**INSTRUCTIONS TO FOLLOW**
Pick out each line in the items below that contains the word "What" and copy those lines.

**SOURCE MATERIAL**
■ ■ ■ ■ ■
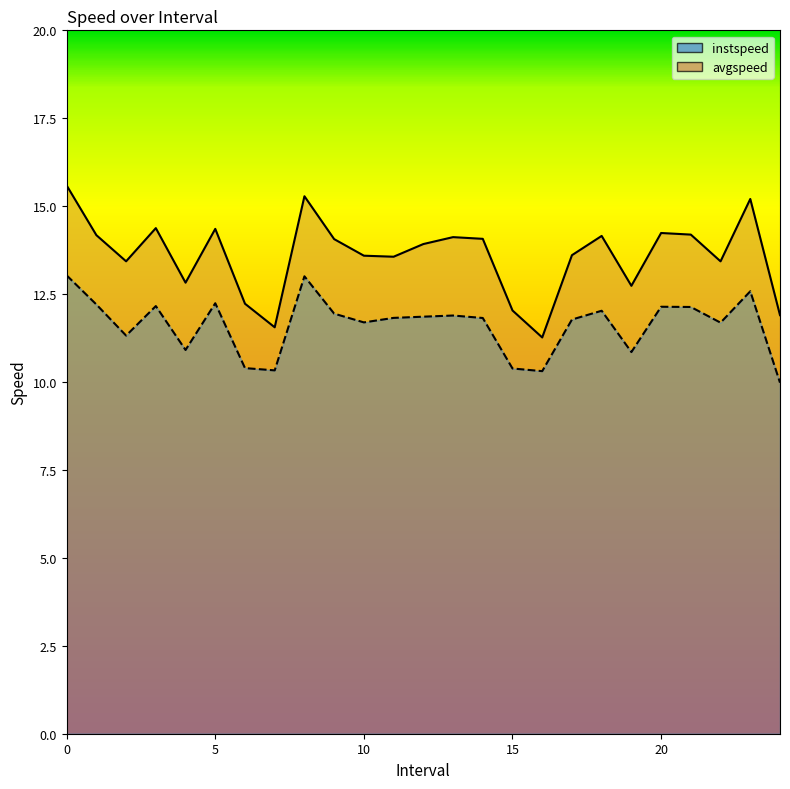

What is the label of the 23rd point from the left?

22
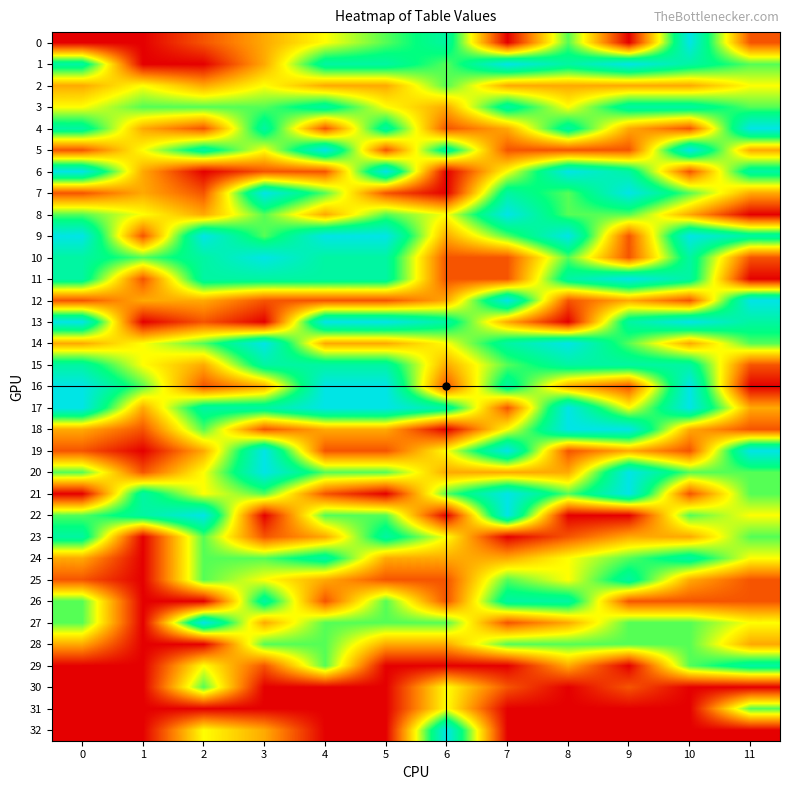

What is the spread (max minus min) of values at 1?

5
■ ■ ■ ■ ■
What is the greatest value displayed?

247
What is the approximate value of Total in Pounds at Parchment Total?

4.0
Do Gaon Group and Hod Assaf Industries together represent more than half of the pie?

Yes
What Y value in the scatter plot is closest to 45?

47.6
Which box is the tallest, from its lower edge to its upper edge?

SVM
■ ■ ■ ■ ■
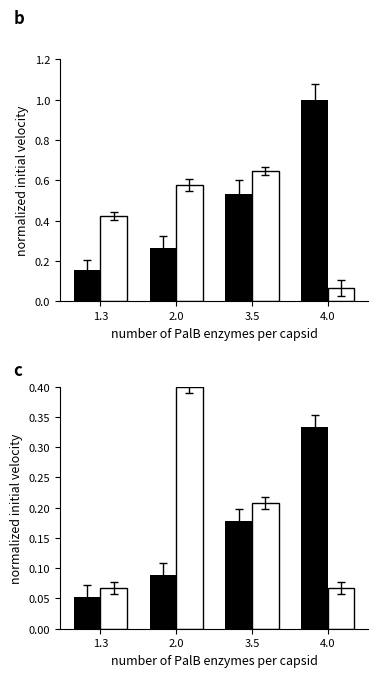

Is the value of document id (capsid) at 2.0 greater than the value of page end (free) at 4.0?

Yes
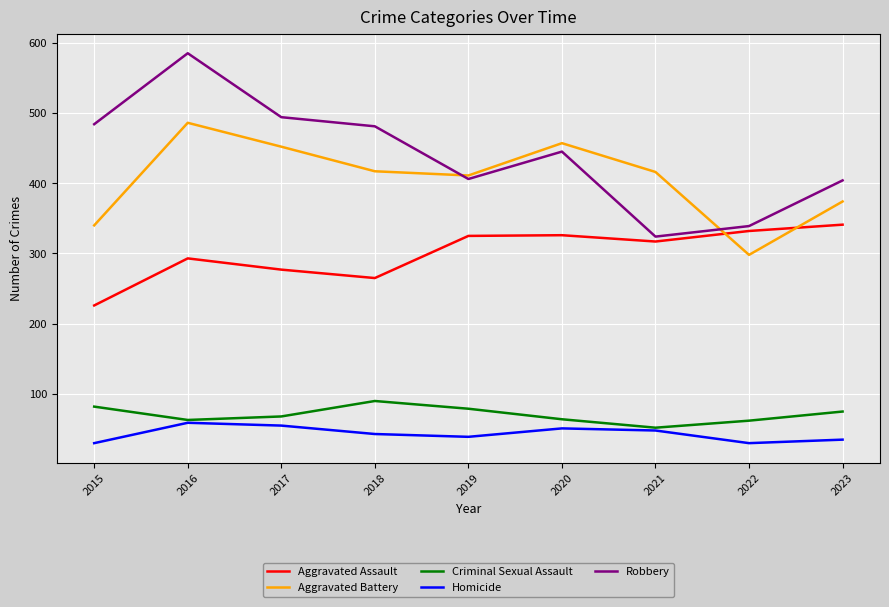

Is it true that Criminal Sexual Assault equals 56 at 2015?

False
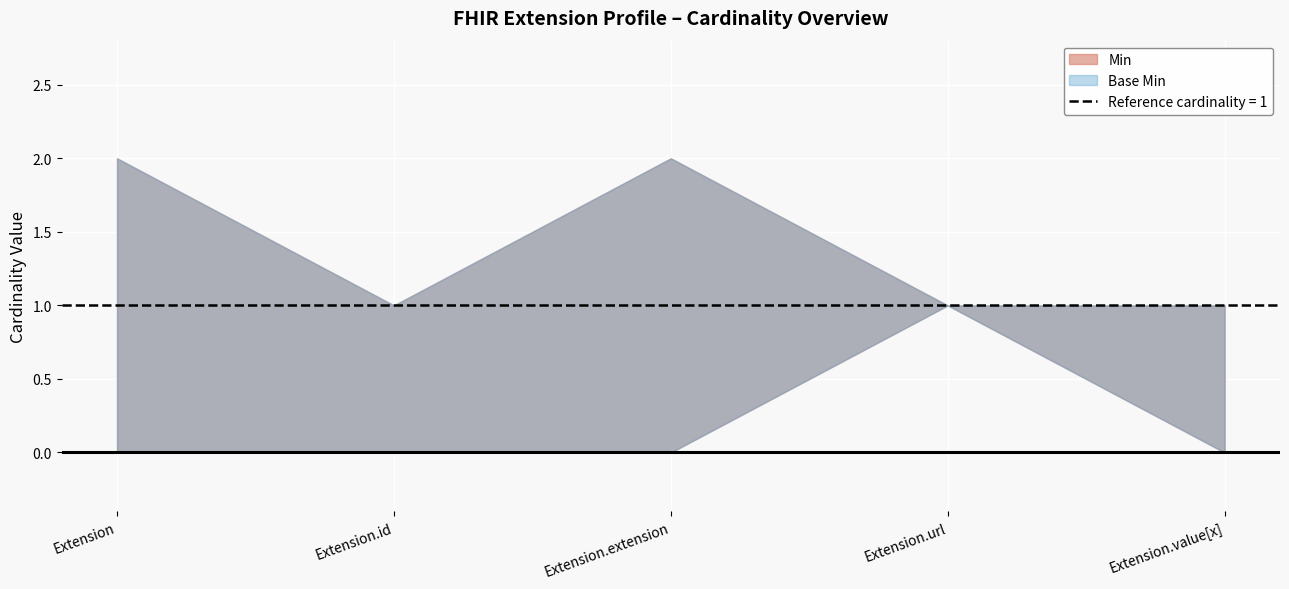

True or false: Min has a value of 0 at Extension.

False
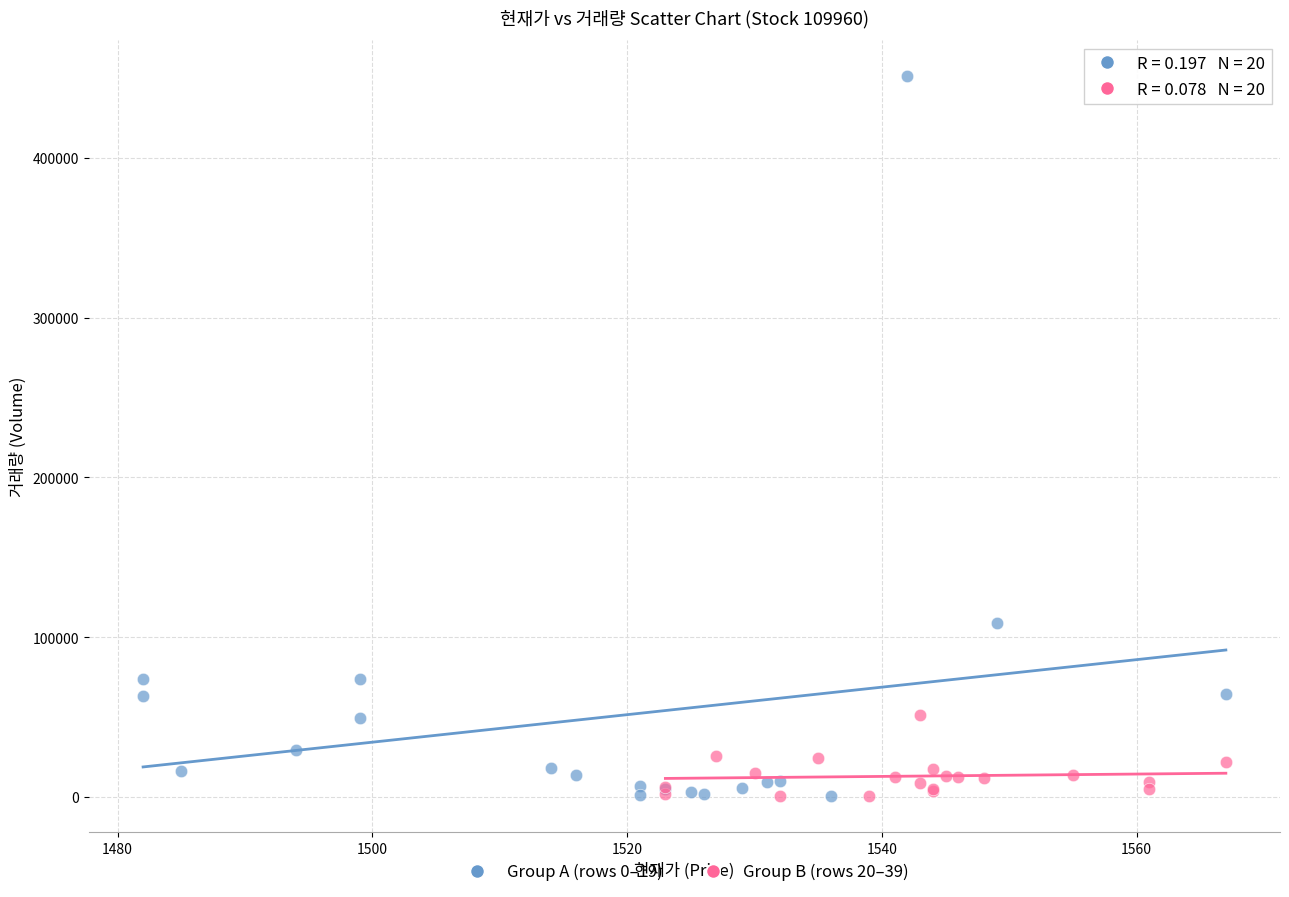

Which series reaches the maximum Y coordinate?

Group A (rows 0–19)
■ ■ ■ ■ ■
**TASK SOLUTION**
What is the label of the 23rd point from the left?
What is the spread (max minus min) of values at 1?
What is the greatest value displayed?
What is the approximate value of Total in Pounds at Parchment Total?
What Y value in the scatter plot is closest to 45?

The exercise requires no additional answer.